[[ DATA UNDER STUDY open ]]

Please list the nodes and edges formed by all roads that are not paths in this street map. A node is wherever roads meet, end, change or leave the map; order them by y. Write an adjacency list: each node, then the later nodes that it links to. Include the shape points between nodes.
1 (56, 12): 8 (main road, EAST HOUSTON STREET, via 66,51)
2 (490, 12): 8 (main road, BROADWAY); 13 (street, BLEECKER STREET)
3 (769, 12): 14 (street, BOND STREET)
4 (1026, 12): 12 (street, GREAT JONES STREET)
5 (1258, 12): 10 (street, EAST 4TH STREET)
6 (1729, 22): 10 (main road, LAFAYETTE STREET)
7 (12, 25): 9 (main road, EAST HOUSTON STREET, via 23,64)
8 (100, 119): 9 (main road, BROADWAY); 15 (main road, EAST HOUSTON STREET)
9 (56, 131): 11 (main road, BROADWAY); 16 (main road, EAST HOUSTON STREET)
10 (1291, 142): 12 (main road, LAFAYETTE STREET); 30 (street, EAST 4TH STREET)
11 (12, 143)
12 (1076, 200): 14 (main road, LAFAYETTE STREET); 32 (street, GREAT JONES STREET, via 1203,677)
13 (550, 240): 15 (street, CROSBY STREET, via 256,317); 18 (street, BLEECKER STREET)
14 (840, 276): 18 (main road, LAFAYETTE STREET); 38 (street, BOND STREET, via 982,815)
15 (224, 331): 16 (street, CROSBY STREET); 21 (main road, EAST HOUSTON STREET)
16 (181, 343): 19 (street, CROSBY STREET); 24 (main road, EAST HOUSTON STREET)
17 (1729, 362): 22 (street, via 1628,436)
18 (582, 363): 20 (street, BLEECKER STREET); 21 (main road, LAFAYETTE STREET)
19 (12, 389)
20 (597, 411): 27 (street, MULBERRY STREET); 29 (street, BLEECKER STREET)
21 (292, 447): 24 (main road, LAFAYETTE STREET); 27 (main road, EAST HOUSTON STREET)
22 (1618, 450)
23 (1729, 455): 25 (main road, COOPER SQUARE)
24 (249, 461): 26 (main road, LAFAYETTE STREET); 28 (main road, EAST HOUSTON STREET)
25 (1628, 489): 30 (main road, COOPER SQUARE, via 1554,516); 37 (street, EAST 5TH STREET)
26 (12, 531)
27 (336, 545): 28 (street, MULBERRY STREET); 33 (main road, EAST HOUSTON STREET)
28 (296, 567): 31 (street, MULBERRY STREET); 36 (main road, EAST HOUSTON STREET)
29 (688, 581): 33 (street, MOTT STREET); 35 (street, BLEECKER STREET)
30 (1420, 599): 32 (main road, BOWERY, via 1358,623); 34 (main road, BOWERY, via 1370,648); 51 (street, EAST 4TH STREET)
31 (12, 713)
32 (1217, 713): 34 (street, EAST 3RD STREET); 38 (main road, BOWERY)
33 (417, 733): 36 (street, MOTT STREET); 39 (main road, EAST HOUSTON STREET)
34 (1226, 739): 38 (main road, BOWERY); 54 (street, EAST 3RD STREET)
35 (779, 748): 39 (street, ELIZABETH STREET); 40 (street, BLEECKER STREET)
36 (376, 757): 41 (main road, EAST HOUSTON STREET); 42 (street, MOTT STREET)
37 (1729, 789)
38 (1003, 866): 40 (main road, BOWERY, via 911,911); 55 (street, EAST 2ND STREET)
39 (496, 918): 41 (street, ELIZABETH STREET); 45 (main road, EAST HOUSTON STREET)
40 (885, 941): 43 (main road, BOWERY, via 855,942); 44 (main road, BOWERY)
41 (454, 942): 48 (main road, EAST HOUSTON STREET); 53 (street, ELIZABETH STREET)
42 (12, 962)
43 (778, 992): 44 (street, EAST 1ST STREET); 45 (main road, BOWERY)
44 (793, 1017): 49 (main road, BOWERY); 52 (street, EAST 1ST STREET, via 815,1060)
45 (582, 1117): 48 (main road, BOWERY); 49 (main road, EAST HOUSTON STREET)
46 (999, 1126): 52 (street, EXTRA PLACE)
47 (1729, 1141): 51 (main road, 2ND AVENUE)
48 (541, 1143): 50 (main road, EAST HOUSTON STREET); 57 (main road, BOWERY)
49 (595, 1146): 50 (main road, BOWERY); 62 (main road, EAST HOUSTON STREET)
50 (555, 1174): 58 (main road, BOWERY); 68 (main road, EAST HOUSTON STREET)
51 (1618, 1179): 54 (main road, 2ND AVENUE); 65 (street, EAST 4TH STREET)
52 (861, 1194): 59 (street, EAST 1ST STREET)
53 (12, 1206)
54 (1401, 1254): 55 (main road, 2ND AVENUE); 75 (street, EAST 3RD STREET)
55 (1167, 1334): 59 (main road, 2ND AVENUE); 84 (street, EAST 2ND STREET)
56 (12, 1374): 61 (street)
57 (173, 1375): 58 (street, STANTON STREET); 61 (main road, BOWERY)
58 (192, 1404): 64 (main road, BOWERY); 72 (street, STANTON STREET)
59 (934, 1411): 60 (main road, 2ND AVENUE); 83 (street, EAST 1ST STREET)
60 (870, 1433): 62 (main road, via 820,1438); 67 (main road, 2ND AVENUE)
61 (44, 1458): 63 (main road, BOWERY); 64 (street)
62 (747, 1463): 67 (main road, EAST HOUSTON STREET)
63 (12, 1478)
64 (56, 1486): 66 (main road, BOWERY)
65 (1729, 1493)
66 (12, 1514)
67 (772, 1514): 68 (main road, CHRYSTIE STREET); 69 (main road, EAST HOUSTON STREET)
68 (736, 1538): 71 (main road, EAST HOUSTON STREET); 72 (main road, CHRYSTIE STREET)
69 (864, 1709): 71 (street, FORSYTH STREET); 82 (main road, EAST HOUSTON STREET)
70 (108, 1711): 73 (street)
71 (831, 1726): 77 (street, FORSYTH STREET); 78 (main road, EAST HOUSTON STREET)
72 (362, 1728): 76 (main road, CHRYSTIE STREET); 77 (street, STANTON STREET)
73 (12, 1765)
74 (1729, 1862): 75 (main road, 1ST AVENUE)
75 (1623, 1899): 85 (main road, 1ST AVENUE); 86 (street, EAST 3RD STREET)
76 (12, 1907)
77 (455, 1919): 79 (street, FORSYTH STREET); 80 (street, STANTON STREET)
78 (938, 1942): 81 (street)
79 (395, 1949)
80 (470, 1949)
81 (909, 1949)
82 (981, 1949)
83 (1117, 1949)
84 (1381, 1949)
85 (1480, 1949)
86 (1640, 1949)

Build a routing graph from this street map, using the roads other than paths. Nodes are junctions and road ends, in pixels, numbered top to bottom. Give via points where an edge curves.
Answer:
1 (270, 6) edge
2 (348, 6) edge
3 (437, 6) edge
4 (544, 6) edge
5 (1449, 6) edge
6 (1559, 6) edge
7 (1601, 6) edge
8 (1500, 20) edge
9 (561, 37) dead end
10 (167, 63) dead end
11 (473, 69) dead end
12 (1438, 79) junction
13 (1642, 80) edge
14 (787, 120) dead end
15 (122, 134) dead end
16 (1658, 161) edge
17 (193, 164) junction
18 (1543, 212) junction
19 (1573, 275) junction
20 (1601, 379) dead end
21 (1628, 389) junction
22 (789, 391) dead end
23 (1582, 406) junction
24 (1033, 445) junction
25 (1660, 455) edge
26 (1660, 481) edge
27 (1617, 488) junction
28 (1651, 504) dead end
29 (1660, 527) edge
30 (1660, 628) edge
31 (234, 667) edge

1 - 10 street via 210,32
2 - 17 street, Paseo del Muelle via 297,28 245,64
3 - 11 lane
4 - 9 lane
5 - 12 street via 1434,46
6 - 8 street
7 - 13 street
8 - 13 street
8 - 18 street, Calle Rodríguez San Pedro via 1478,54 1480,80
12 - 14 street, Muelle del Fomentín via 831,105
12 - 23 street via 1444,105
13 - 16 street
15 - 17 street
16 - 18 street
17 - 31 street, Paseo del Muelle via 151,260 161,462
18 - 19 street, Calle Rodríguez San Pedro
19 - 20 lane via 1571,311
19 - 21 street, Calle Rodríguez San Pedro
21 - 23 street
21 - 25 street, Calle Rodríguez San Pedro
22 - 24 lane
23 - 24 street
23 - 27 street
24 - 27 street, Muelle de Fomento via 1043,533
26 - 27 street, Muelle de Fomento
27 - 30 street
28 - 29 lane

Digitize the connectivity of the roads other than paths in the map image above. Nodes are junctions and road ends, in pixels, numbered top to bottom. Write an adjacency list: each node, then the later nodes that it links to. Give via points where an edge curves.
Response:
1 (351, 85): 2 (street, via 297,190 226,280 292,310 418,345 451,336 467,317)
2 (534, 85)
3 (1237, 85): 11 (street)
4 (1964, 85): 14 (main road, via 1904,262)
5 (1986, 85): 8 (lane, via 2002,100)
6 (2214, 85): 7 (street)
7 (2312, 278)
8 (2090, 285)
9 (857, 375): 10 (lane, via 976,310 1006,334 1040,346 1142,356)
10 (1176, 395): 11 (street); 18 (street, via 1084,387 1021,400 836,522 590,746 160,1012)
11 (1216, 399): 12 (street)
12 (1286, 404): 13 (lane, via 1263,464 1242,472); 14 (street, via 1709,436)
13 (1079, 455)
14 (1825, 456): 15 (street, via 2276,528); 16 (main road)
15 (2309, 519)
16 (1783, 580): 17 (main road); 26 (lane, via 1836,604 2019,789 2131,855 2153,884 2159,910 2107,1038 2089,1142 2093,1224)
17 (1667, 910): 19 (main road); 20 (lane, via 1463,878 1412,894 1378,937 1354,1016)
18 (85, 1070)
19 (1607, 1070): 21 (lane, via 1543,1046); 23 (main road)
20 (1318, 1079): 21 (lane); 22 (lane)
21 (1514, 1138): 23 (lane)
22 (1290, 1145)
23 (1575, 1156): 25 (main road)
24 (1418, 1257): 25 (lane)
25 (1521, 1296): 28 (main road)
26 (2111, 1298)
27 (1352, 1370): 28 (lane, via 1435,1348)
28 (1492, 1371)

[[ DATA UNDER STUDY closed ]]

■ **DESCRIPTION OF THE TASK**: The lines you need run from the one containing "Digitize the connectivity" to the end of the listing. Output exactly those, both ends included.

■ **TASK ANSWER**:
Digitize the connectivity of the roads other than paths in the map image above. Nodes are junctions and road ends, in pixels, numbered top to bottom. Write an adjacency list: each node, then the later nodes that it links to. Give via points where an edge curves.
Response:
1 (351, 85): 2 (street, via 297,190 226,280 292,310 418,345 451,336 467,317)
2 (534, 85)
3 (1237, 85): 11 (street)
4 (1964, 85): 14 (main road, via 1904,262)
5 (1986, 85): 8 (lane, via 2002,100)
6 (2214, 85): 7 (street)
7 (2312, 278)
8 (2090, 285)
9 (857, 375): 10 (lane, via 976,310 1006,334 1040,346 1142,356)
10 (1176, 395): 11 (street); 18 (street, via 1084,387 1021,400 836,522 590,746 160,1012)
11 (1216, 399): 12 (street)
12 (1286, 404): 13 (lane, via 1263,464 1242,472); 14 (street, via 1709,436)
13 (1079, 455)
14 (1825, 456): 15 (street, via 2276,528); 16 (main road)
15 (2309, 519)
16 (1783, 580): 17 (main road); 26 (lane, via 1836,604 2019,789 2131,855 2153,884 2159,910 2107,1038 2089,1142 2093,1224)
17 (1667, 910): 19 (main road); 20 (lane, via 1463,878 1412,894 1378,937 1354,1016)
18 (85, 1070)
19 (1607, 1070): 21 (lane, via 1543,1046); 23 (main road)
20 (1318, 1079): 21 (lane); 22 (lane)
21 (1514, 1138): 23 (lane)
22 (1290, 1145)
23 (1575, 1156): 25 (main road)
24 (1418, 1257): 25 (lane)
25 (1521, 1296): 28 (main road)
26 (2111, 1298)
27 (1352, 1370): 28 (lane, via 1435,1348)
28 (1492, 1371)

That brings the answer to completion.